E’ stato fra i fotografi del Billionaire. Com’era l’approccio con le celebrities?

"Dal 2004 al 2006 sono stato l’unico fotografo incaricato di ritrarre le star che Briatore chiamava a Porto Cervo. Le foto poi venivano pubblicate nel Billionaire magazine. Lavoravo insieme alla direttrice Alessandra Cicogna, che intervistava le star. Non era semplice perché essendo vip in vacanza il lavoro non era pianificabile. Ci veniva detto che in zona c’era il tal personaggio, e occorreva stare pronti… tutto era da improvvisare a seconda dei loro capricci o stramberie. Apparivano a sorpresa, spesso a notte fonda circondati da guardie del corpo… e quello era il primo step: occorreva parlare con i body guard e poi approcciare il vip, che accompagnavo sulla terrazza dove avevo i miei flash, oppure mi inventavo qualcosa per spiegare che non ero un paparazzo".

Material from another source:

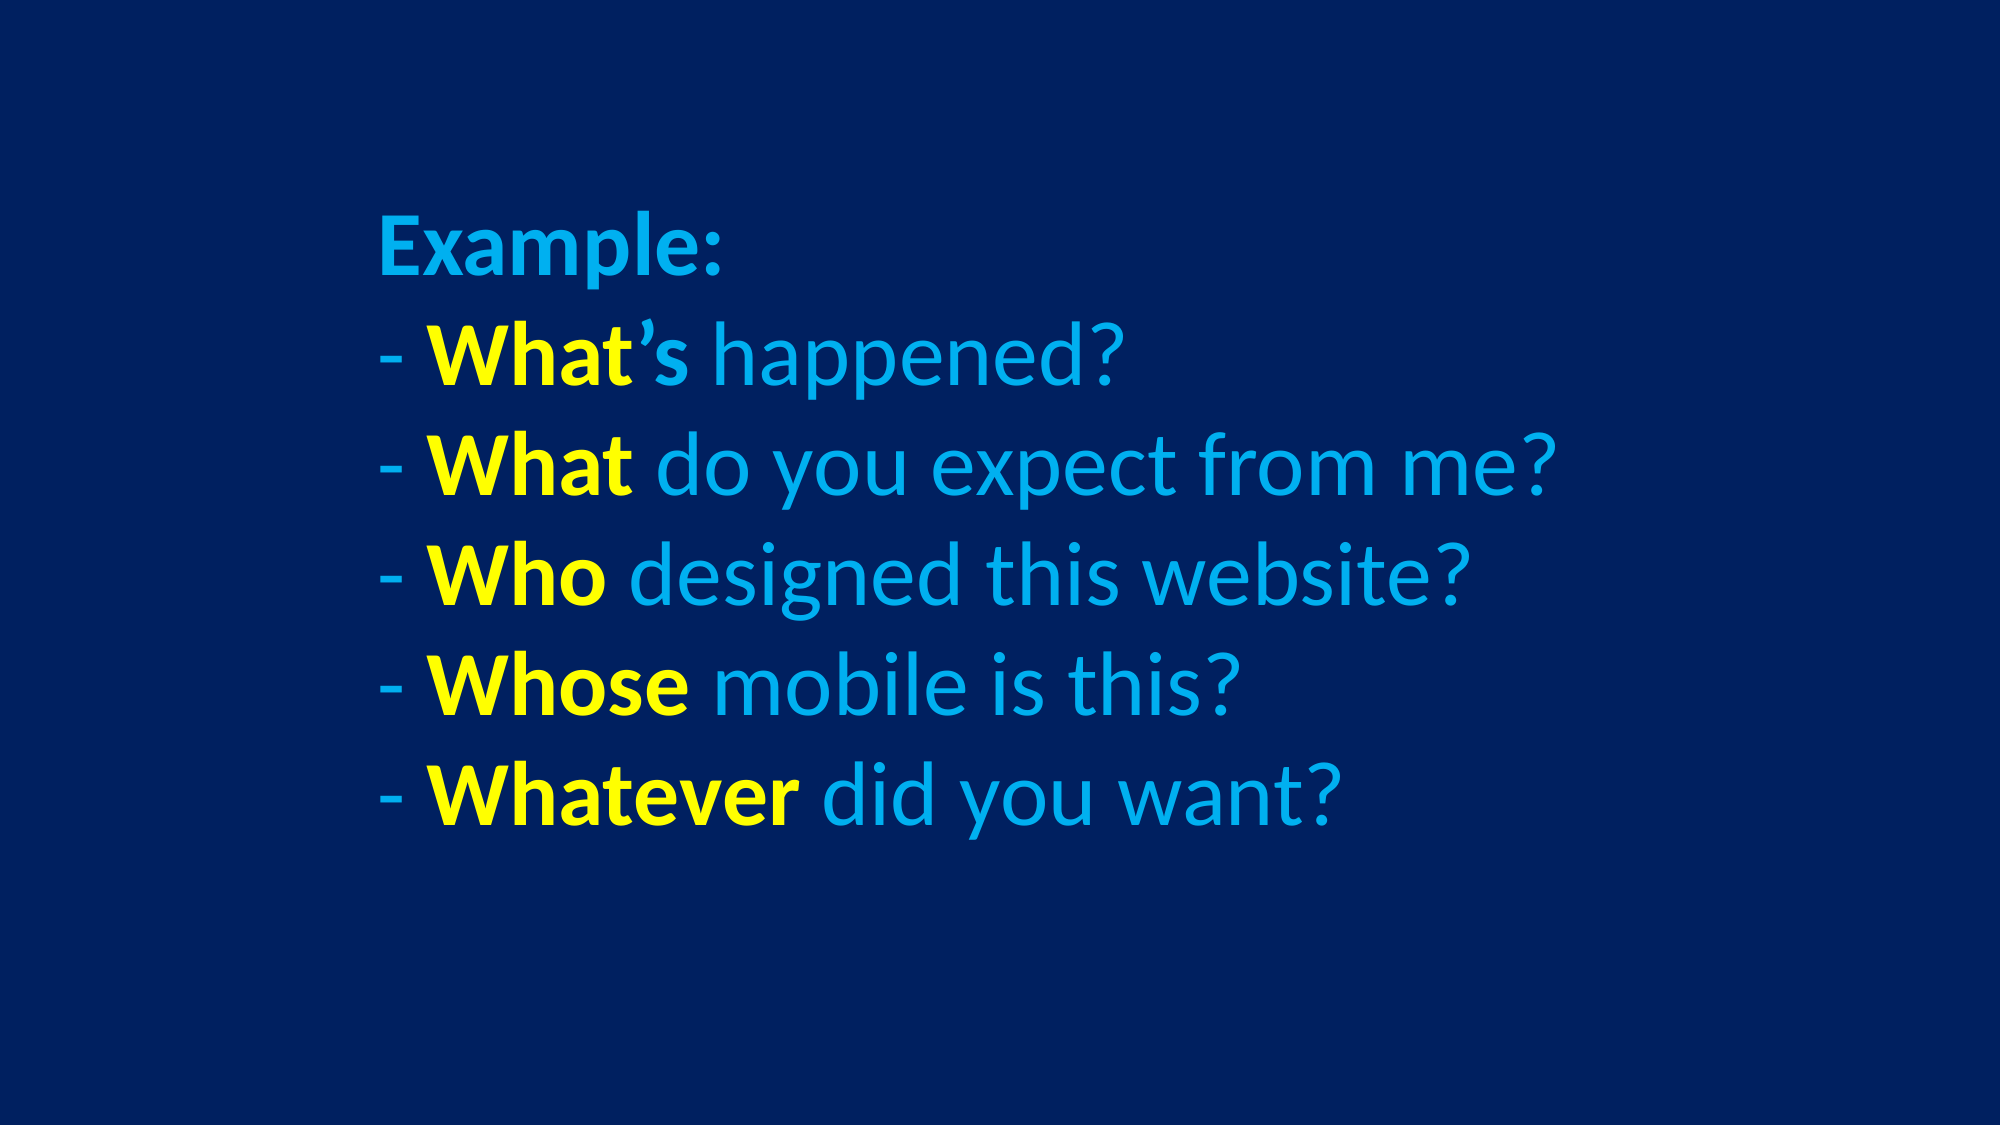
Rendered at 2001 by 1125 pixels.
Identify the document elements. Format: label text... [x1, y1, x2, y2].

title Example: - What’s happened? - What do you expect from me? - Who designed this website? - Whose mobile is this? - Whatever did you want? [362, 624, 1638, 963]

E’ riuscito a far sorridere Mike Tyson…

"L’ho approcciato dandogli la mia macchina fotografica e chiedendo di farmi una foto. Era divertito".

Fotografo, videomaker e direttore della fotografia. Questa mostra rappresenta il ponte verso un altro impegno?

"Insieme al mio editor Francesco Mantovani e al mio copy Francesco Gerardi, sto terminando il montaggio di un impegnativo docufilm dedicato ai misteri e alle leggende della Pietra di Bismantova, che si propone di svelare quattro aspetti sconosciuti di questo nostro simbolo, che più che identitario amo definire totemico. Inoltre, con l’amico Paolo Saccani ho fondato una società di produzione cinematografica, MangustaFilm Srl, con la quale stiamo selezionando soggetti e sviluppando sceneggiature. Stiamo sviluppando alcuni cortometraggi destinati a concorsi internazionali, di cui non posso svelare ancora nulla. Però ci tengo a dire che in ambito locale stiamo lavorando a una serie di audiovisivi dal sapore cinematografico legati a importanti luoghi storici della nostra regione. Ed è proprio in questo ambito che ritengo ci sia tanto da fare. Abbiamo l’oro sotto i nostri piedi e non lo sappiamo vedere!".